Getting started with split testing
When planning to run a split test, it’s always better to have a structured and well-crafted plan to make efforts more profitable. Here’s how to create an effective split testing campaign.
Before building a split testing plan, it’s also better to conduct thorough research to understand the current performance of the page or element you’re planning to test. Collect all the relevant data using qualitative and quantitative data gathering tools around the test elements.
Observe and formulate hypothesis
Make keen observations around the gathered data and draw user insights to draft a data-backed hypothesis. Use the below-given hypothesis creation formula to write a good, thorough hypothesis. You must also test your hypothesis against various parameters, such as impact, confidence, and ease. Impact means the likeliness of your test to affect your key metrics positively. Confidence means how confident you are about your test’s winnings.

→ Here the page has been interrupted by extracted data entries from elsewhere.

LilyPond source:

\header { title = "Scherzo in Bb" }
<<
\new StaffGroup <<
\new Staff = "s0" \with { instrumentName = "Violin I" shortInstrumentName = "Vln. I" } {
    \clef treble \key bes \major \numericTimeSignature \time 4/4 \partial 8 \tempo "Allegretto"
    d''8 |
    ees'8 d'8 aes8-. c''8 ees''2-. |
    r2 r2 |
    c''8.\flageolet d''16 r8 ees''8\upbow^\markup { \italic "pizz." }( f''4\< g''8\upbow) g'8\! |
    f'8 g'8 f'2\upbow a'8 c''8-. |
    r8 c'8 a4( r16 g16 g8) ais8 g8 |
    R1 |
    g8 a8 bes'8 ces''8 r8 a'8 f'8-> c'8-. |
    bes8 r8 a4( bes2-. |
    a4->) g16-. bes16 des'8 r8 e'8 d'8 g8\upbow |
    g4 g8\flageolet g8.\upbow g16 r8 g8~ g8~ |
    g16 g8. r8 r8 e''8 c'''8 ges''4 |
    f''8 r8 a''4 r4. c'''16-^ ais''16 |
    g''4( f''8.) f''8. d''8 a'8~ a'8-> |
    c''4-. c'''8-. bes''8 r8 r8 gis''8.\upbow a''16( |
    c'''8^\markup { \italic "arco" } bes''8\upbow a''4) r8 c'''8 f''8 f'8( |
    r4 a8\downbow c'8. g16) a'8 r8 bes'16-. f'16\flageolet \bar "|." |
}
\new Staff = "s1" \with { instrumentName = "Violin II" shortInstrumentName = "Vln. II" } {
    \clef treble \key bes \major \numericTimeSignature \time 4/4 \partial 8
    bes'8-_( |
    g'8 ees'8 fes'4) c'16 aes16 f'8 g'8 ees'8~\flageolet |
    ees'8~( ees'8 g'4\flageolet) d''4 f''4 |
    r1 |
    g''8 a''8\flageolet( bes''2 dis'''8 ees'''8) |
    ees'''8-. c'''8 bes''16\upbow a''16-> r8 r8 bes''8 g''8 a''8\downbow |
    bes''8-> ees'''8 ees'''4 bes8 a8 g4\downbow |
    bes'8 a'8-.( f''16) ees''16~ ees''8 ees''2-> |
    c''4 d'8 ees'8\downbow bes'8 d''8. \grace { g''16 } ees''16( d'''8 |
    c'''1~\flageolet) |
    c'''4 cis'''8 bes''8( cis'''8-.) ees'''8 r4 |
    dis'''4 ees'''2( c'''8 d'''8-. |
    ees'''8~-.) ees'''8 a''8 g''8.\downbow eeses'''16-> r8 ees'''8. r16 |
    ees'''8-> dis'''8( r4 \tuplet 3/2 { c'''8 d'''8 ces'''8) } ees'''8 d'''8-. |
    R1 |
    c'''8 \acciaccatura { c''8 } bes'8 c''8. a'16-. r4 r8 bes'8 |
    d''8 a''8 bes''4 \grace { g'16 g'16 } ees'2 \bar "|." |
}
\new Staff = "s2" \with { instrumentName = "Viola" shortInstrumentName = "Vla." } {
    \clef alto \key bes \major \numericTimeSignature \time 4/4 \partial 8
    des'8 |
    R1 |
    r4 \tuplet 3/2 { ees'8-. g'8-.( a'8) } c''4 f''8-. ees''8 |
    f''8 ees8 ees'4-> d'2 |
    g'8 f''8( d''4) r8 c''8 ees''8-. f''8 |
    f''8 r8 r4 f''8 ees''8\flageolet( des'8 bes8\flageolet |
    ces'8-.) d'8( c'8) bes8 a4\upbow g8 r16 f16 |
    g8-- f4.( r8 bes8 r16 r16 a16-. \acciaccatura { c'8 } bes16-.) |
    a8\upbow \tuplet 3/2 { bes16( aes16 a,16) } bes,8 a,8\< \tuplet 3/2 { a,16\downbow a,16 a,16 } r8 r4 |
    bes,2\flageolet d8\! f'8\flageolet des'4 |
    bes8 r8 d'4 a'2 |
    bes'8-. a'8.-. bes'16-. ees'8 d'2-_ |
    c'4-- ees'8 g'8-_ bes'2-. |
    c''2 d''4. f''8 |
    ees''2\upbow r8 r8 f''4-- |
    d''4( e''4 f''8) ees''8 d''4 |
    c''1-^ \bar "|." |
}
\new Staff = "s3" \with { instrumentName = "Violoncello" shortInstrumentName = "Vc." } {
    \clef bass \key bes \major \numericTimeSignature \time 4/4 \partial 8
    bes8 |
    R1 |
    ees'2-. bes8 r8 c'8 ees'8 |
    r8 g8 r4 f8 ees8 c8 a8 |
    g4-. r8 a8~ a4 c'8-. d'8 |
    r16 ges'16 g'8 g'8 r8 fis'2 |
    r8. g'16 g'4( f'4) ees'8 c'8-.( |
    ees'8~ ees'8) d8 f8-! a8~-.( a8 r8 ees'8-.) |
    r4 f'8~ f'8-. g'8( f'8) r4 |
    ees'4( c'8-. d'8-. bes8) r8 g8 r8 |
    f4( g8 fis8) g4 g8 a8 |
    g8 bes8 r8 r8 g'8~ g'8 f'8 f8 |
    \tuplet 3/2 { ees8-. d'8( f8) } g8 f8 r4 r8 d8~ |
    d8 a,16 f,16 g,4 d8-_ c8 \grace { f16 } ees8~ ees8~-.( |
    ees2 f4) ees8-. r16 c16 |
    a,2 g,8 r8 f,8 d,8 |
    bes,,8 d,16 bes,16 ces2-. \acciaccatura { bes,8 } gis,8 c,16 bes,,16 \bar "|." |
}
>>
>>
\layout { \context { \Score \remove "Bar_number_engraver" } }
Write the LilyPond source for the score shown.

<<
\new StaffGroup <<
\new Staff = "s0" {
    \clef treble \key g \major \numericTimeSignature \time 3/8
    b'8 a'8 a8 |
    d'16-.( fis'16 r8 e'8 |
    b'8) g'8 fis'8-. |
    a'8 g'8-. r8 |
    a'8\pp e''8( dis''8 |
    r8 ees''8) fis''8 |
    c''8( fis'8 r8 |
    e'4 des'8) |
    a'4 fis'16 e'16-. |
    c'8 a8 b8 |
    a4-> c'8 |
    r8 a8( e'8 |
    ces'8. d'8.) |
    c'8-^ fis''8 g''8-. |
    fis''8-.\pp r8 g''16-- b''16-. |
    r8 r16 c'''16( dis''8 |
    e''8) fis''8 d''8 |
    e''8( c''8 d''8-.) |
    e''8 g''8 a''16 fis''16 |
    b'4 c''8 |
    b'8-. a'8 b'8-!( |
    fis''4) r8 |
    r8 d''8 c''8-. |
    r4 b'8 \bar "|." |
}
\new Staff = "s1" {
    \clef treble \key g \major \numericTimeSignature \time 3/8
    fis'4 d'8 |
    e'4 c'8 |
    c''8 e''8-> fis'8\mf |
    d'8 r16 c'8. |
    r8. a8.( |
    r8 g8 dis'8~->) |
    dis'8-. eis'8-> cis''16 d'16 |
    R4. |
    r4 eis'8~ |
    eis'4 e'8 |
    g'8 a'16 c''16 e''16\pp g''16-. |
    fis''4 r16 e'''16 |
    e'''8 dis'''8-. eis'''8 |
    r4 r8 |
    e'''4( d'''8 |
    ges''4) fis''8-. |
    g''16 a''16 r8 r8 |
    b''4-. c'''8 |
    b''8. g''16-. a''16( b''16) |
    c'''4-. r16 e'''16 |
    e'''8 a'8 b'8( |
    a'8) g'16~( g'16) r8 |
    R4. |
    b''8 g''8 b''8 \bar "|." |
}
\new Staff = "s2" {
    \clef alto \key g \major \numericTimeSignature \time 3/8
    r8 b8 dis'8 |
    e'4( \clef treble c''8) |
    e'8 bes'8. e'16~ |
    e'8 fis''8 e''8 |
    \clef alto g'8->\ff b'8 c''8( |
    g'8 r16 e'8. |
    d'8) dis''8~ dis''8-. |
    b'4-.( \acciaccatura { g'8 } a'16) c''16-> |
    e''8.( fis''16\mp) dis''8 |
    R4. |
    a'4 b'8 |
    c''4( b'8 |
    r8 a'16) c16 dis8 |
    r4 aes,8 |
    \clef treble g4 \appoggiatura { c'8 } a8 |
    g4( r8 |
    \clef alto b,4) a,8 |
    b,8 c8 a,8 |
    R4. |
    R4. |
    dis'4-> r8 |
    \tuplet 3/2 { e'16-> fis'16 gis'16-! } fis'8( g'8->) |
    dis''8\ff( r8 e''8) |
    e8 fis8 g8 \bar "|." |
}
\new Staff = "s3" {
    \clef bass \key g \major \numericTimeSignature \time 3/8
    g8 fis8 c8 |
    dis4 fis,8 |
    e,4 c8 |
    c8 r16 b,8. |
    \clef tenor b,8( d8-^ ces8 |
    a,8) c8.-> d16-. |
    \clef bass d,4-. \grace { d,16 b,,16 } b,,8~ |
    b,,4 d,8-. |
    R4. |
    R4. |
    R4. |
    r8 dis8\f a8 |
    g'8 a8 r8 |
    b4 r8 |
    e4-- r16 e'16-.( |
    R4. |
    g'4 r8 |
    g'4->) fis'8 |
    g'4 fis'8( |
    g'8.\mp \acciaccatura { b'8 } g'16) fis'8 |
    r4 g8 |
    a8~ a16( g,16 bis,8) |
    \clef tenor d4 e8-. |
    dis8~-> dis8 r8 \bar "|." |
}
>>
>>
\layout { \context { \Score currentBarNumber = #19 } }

Moreover, ease refers to how difficult or easy it will be to implement the hypothesis’s changes and run the test.
After drafting a data-backed hypothesis, create variations. Use VWO Editor to create variations that you wish to test against the original version. A variation is another version of your original or current version with changes that you want to test.
Run the test
Once you’ve locked variations that you want to test, set up the test. Refer to our guide, how to create a test in VWO to quickly understand the process. Once done, kick off the test and wait for the stipulated time for the test to reach statistical significance. Please note that no matter what kind of test you run, let it complete its due course. If you stop the test in between, the chances of getting the wrong results will surely increase.
Result analysis and deployment
This is the step to analyze the results of the test. See if your variations have shown an uplift in the key metrics. In case your variation wins, implement the changes. Meanwhile, if your test loses, use the data to learn about your mistakes and make amendments.
How to choose a good split testing tool
When choosing a good testing tool, there are a couple of features and functions that you must consider. Look for an all-inclusive tool that’s intuitive and easy-to-use to develop new test versions and run tests as well. Make sure the tool you select enables you to:
- Gather and analyze qualitative and quantitative data and get in-depth information about how various business metrics are performing
- Run multiple tests in parallel but on isolated audiences to ensure none influences the results of one another
- Requires less technical support and is user-friendly
- Easily create hypotheses and test versions using its in-built tools
- Use multiple widgets for testing and adding popups, banners, or other prompts to generate leads
- Speedily access accurate results to understand whether or not your hypothesis will show positive results
- Quickly deploy tests and map results throughout the testing process
No website owner or experience optimizer should ever rest on their laurels. They must always look for improvements and optimization techniques to ensure their websites and related campaigns perform better and consistently increase business revenue. Split testing is a vital means of making changes based on data rather than assumptions. Leverage it now and in the future.